In director Alex Garland’s new film Civil War, a group of journalists caravan across a bombed-out America in hopes of interviewing and photographing the fascistic president (Nick Offerman) whose third term evidently sparked the secessionist conflict. Without getting into too much specifics, the movie shows the horrors of war in ways that feel uncomfortably close to modern-day reality, all through the eyes of the reporters at the center of its, relatively bare bones, story.
Our protagonist is a hardened photojournalist named Lee (Kirsten Dunst), whose singular focus on capturing the carnage on film underlines the surrealism of the situation. A bomb goes off, killing dozens, and she waits just until the smoke has cleared before trolling around for the perfect shot. This is the story of modern warfare: not only people killing people with ever more-sophisticated killing machines, but people publicizing the people killing people, for anyone else who might care to see.
While war reportage is often valorized from afar, these characters don’t seem to bother with wondering if their presence on the front lines is making any difference for the better. To them, it is a job, and the adrenaline of that job is both habit-forming and desensitizing. Whether or not it is morally sound is besides the point — other people pay them to do it, and it gives them a purpose they’ve come to identify with. After seeing the shit they’ve seen, what else could they do?
In these ways, the journalists reminded me of soldiers. That’s not necessarily a compliment. Like many great movies about violence, Civil War turns the lens back onto its audience, to reflect on our own desensitization to seeing real-world gore practically splattered across our screens.
Could we really be all that surprised when the violence exploded into our backyards?

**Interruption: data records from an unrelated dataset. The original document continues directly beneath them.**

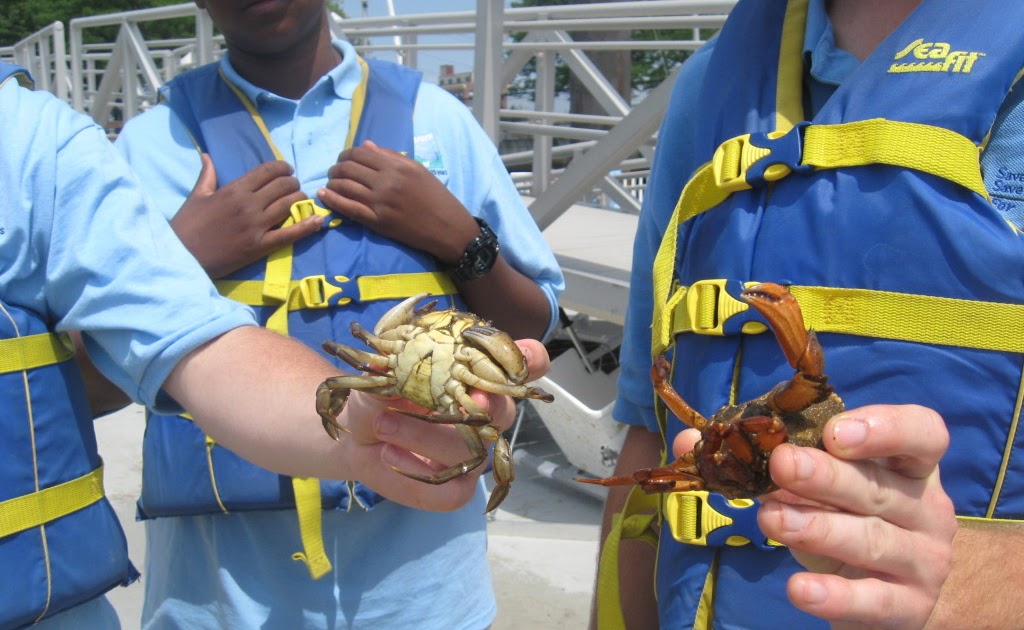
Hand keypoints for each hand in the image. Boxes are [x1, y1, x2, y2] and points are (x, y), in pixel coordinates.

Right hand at [171, 154, 321, 277]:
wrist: (181, 255)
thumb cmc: (187, 225)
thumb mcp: (197, 195)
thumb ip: (207, 175)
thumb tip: (207, 156)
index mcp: (234, 189)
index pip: (268, 171)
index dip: (283, 168)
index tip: (287, 170)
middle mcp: (249, 204)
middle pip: (283, 186)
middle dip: (293, 183)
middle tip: (294, 187)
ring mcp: (256, 226)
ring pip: (290, 205)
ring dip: (300, 200)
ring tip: (301, 200)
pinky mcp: (260, 246)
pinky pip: (289, 234)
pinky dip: (307, 226)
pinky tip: (318, 220)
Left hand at [317, 140, 479, 263]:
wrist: (448, 228)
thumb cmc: (436, 197)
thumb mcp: (418, 170)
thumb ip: (391, 156)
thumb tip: (366, 146)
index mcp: (397, 166)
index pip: (360, 153)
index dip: (346, 154)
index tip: (343, 160)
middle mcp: (387, 182)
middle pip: (348, 168)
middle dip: (336, 168)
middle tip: (334, 172)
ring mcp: (380, 202)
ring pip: (345, 187)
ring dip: (332, 183)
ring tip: (330, 183)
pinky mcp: (378, 222)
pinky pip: (348, 208)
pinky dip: (332, 200)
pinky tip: (324, 195)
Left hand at [331, 338, 550, 511]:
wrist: (358, 434)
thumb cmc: (379, 394)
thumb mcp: (380, 372)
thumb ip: (391, 366)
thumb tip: (391, 362)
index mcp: (475, 377)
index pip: (521, 366)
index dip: (530, 360)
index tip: (526, 355)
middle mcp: (484, 416)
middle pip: (503, 411)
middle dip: (484, 404)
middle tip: (457, 396)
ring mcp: (474, 455)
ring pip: (471, 452)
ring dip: (424, 436)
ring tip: (383, 423)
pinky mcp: (456, 489)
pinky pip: (451, 492)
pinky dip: (415, 474)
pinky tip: (388, 454)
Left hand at [673, 404, 955, 627]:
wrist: (891, 592)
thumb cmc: (846, 516)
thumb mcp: (813, 483)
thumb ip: (761, 456)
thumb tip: (691, 439)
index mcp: (907, 464)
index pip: (921, 434)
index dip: (885, 428)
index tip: (835, 431)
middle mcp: (924, 508)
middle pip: (879, 488)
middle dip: (827, 476)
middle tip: (782, 465)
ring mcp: (921, 560)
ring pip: (870, 541)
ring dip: (818, 528)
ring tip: (770, 519)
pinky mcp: (906, 607)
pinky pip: (870, 601)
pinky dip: (833, 596)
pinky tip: (797, 588)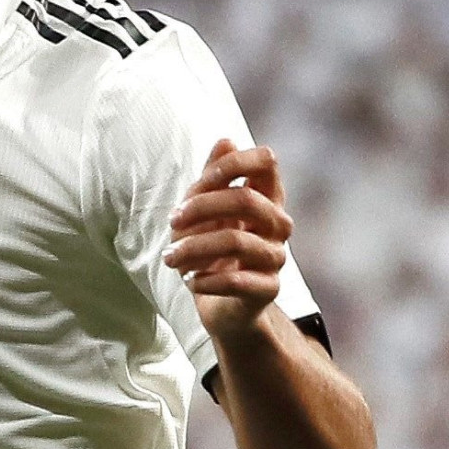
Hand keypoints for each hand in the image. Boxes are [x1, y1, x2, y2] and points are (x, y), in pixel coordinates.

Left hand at [167, 140, 293, 340]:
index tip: (202, 179)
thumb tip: (226, 140)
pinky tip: (190, 281)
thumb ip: (212, 178)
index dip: (234, 162)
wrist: (223, 307)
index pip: (266, 162)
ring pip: (236, 242)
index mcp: (266, 197)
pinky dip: (205, 279)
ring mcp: (276, 257)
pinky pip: (236, 280)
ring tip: (170, 257)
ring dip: (193, 248)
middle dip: (201, 207)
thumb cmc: (212, 252)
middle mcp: (278, 224)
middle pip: (246, 200)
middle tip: (172, 221)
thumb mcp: (204, 211)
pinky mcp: (268, 289)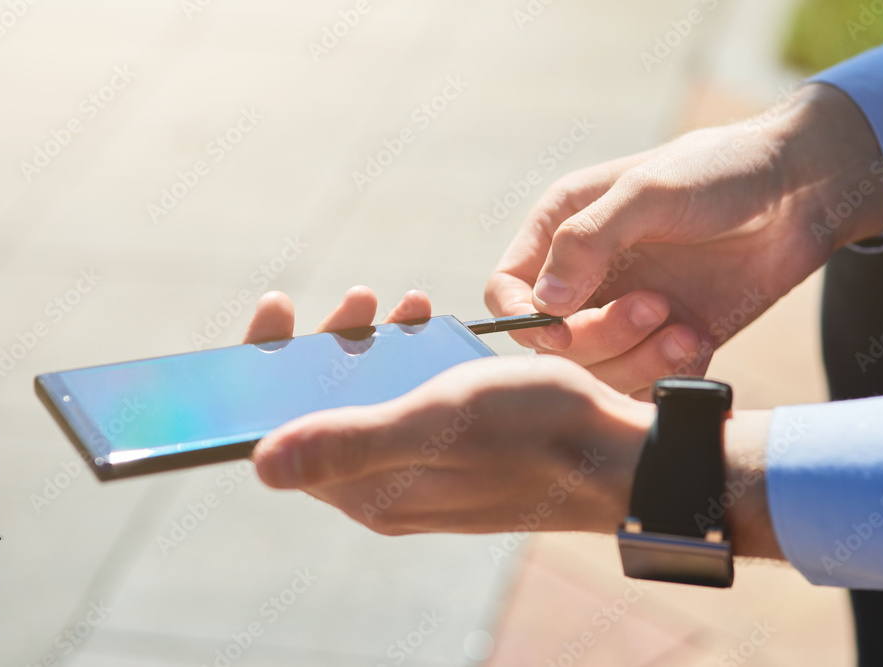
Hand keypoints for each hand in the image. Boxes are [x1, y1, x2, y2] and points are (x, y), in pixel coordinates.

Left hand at [243, 288, 653, 535]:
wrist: (624, 454)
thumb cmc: (538, 432)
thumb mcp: (437, 422)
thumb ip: (348, 441)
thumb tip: (258, 464)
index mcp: (369, 488)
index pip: (285, 432)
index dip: (267, 367)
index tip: (279, 308)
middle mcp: (388, 486)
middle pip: (329, 411)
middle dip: (334, 345)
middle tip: (361, 299)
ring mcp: (423, 471)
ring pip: (376, 401)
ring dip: (379, 348)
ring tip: (411, 307)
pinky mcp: (456, 455)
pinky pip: (414, 403)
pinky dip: (416, 363)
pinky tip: (439, 331)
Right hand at [486, 83, 882, 396]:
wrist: (800, 193)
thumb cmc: (719, 173)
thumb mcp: (649, 193)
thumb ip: (587, 241)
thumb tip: (543, 304)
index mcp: (562, 231)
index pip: (506, 289)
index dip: (520, 318)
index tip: (560, 329)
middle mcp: (586, 277)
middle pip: (552, 342)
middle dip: (598, 337)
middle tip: (653, 306)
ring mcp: (625, 312)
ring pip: (597, 371)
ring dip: (636, 359)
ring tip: (682, 326)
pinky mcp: (665, 341)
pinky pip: (645, 382)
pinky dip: (667, 372)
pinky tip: (699, 338)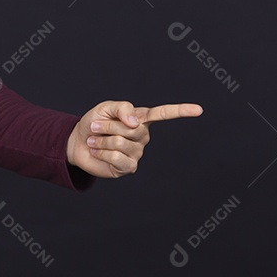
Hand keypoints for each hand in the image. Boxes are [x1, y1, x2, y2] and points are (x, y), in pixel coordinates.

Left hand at [67, 100, 202, 178]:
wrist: (76, 142)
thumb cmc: (93, 123)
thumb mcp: (105, 109)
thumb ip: (122, 108)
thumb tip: (137, 122)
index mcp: (140, 119)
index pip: (163, 114)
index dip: (180, 111)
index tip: (199, 110)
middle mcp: (143, 136)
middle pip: (131, 129)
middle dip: (107, 126)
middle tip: (95, 128)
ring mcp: (137, 153)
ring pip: (120, 143)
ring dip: (100, 140)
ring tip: (95, 140)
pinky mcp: (128, 167)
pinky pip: (116, 158)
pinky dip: (101, 152)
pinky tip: (97, 151)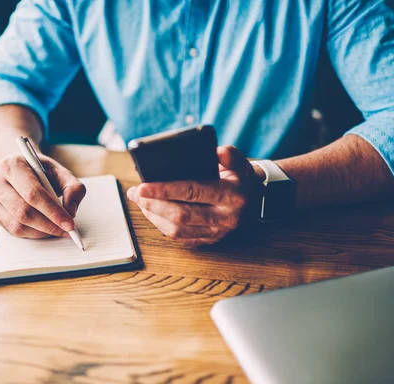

And can we really assume, at this point, that simply reporting on the horror and inhumanity as it’s happening really do anything to stop them from happening? Or has documenting and consuming these documents become another compulsive behavior.
Seeing journalists in Kevlar vests marked “Press” on the front lines of a battlefield, it’s hard not to conclude that the news media can serve as just another part of the war machine, whose heroes turn out to be as helpless and confused as the rest of us. But whereas most have the coping mechanism to look away, they keep looking. In a world gone mad, the purpose of documenting the madness may be all that separates them from having to confront how it’s impacted them.
In one scene, after a traumatic run-in, the aspiring young photojournalist who’s come along for the ride, Jessie (Cailee Spaeny) begins wondering what they might have done differently. Lee responds that it’s not their job to wonder about things like this, “We take photos, so other people can ask questions.” My question is, why shouldn’t we all be asking these questions? Why is a job or a draft enough to make killing or standing idly by killing okay? And how often does loyalty to these structures of identity prevent us from really feeling the grief for what’s happening around us?
The dark social psychology behind these questions is the subject of the following poem, inspired by Civil War, which could be from the perspective of a soldier or a photographer, obsessed on getting their assigned shot at all costs.
Being party to killing isn't something that I like that I like that I do but others like it enough to assign me more of it and if I'm doing it not to disappoint them, it's not selfish it's heroics on red ice. So I don't know how to stop, not stopping makes me feel so alive. The helicopters are armored flies and the tanks sand brown beetles. Crushing a bug, being crushed by a bug a difference of degrees dying under the shadows we breed awarding bloodshed on a big enough screen. Depiction does not equal endorsement like lawmaking does not demand enforcement, they just send momentum marching forward. Could they ever equal prevention or is that just how we talk ourselves up to the firing line? Now I light up the night sky and I litter bodies on the ground too thick to sprout like fallen samaras too hard to grow through broken compacts' soil. Because tomorrow is another war, I can't hear ethics, I've got orders. My arms are claimed so my mind is honorbound to stay the same. They'll never take me alive, only in flames.